Pattern and Match in this module are thin aliases for
_sre.SRE_Pattern and _sre.SRE_Match. All flag constants (A, I,
L, M, S, X, U) are instances of RegexFlag, a plain
enum.IntFlag defined here, with the legacy single-letter names kept
as aliases.
Map
| Lines | Symbol | Role | gopy |
|---|---|---|---|
| 1-60 | module docstring, imports, __all__ | Imports _sre, sre_compile, sre_constants; defines the public export list. | module/re/module.go |
| 61-130 | RegexFlag | enum.IntFlag defining A/ASCII, I/IGNORECASE, L/LOCALE, M/MULTILINE, S/DOTALL, X/VERBOSE, U/UNICODE, NOFLAG, and the internal T/TEMPLATE. | module/re/module.go |
| 131-175 | compile, _cache | Calls sre_compile.compile; the result is cached by functools.lru_cache keyed on (pattern, flags). purge() calls _cache.cache_clear(). | module/re/module.go |
| 176-240 | match, fullmatch, search, findall, finditer, sub, subn, split | One-line convenience wrappers: each calls compile(pattern, flags).method(string, ...). | module/re/module.go |
| 241-275 | escape | Escapes every non-alphanumeric byte using re._special_chars_map, a precomputed translation table. | module/re/module.go |
| 276-350 | Pattern, Match, error, Scanner | Type aliases, re-exported exception error = sre_constants.error, and the internal Scanner class used by finditer. | module/re/module.go |
Reading
compile and the pattern cache (lines 131 to 175)
cpython 3.14 @ ab2d84fe1023/Lib/re/__init__.py#L131-175
@functools.lru_cache(maxsize=512, typed=True)
def _compile(pattern, flags):
if isinstance(flags, RegexFlag):
flags = flags.value
return sre_compile.compile(pattern, flags)
def compile(pattern, flags=0):
"Compile a regular expression pattern, returning a Pattern object."
return _compile(pattern, flags)
def purge():
"Clear the regular expression caches"
_compile.cache_clear()
_compile is the cached inner function; compile is the public
wrapper that normalises RegexFlag instances to their integer value
before the cache lookup.
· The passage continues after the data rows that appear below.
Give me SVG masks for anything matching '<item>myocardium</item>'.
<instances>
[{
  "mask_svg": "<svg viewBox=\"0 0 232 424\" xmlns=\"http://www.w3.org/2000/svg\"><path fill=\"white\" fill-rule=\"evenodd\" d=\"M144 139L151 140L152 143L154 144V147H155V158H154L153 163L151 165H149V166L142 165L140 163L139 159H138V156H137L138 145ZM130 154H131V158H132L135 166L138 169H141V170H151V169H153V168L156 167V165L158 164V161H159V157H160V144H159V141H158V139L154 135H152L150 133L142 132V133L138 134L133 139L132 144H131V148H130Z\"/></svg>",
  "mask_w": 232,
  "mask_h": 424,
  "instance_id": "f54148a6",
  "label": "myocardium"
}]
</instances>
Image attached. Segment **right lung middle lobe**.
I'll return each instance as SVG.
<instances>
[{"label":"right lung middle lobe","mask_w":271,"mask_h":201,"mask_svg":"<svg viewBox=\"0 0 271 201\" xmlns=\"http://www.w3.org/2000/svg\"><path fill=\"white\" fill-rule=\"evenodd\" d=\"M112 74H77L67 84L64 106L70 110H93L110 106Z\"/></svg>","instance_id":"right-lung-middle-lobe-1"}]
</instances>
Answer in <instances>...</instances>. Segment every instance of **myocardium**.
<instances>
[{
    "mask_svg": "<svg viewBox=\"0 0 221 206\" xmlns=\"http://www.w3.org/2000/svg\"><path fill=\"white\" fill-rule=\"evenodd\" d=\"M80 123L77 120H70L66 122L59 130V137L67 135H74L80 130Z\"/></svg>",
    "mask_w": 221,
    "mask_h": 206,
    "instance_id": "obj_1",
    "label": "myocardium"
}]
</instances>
The cache is an lru_cache with maxsize=512
and typed=True, so compile("a", re.I) and compile(b"a", re.I)
are distinct entries. purge() exposes cache_clear() so callers can
reclaim memory without restarting the interpreter.
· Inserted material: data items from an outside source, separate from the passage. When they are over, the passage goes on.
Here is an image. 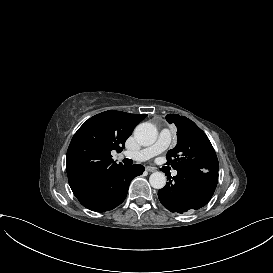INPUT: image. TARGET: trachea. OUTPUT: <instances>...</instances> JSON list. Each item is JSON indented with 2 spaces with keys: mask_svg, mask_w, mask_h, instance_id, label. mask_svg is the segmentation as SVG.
I'll return each instance as SVG.
<instances>
[{
  "mask_svg": "<svg viewBox=\"0 0 273 273\" xmlns=\"http://www.w3.org/2000/svg\"><path fill=\"white\" fill-rule=\"evenodd\" d=\"M123 163H124L125 165H131V164H132V161H131L130 159H128V158H125V159H123Z\"/></svg>",
  "mask_w": 273,
  "mask_h": 273,
  "instance_id": "1",
  "label": "trachea"
}]
</instances>
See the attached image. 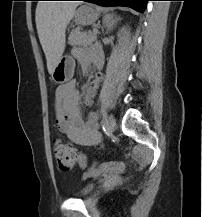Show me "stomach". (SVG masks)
I'll return each instance as SVG.
<instances>
[{
	"label": "stomach",
	"mask_w": 202,
	"mask_h": 217,
	"mask_svg": "<svg viewBox=\"0 0 202 217\" xmlns=\"http://www.w3.org/2000/svg\"><path fill=\"white\" fill-rule=\"evenodd\" d=\"M98 12L92 6L84 5L79 7L74 13V21L78 25H91L98 19ZM74 61L72 58L62 57L55 66L52 79L59 84H63L72 79L74 74Z\"/></svg>",
	"instance_id": "obj_1"
}]
</instances>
Flag constants (lines 61 to 130)
cpython 3.14 @ ab2d84fe1023/Lib/re/__init__.py#L61-130
class RegexFlag(enum.IntFlag):
A = ASCII = sre_constants.SRE_FLAG_ASCII
I = IGNORECASE = sre_constants.SRE_FLAG_IGNORECASE
L = LOCALE = sre_constants.SRE_FLAG_LOCALE
M = MULTILINE = sre_constants.SRE_FLAG_MULTILINE
S = DOTALL = sre_constants.SRE_FLAG_DOTALL
X = VERBOSE = sre_constants.SRE_FLAG_VERBOSE
U = UNICODE = sre_constants.SRE_FLAG_UNICODE
NOFLAG = 0
T = TEMPLATE = sre_constants.SRE_FLAG_TEMPLATE
All flag values are drawn from sre_constants so that the C engine and
the Python layer agree on their integer representations. Because
RegexFlag is an IntFlag, flags can be combined with | and tested
with &. The single-letter aliases (A, I, etc.) are canonical;
the long names are bound to the same member object, not a copy.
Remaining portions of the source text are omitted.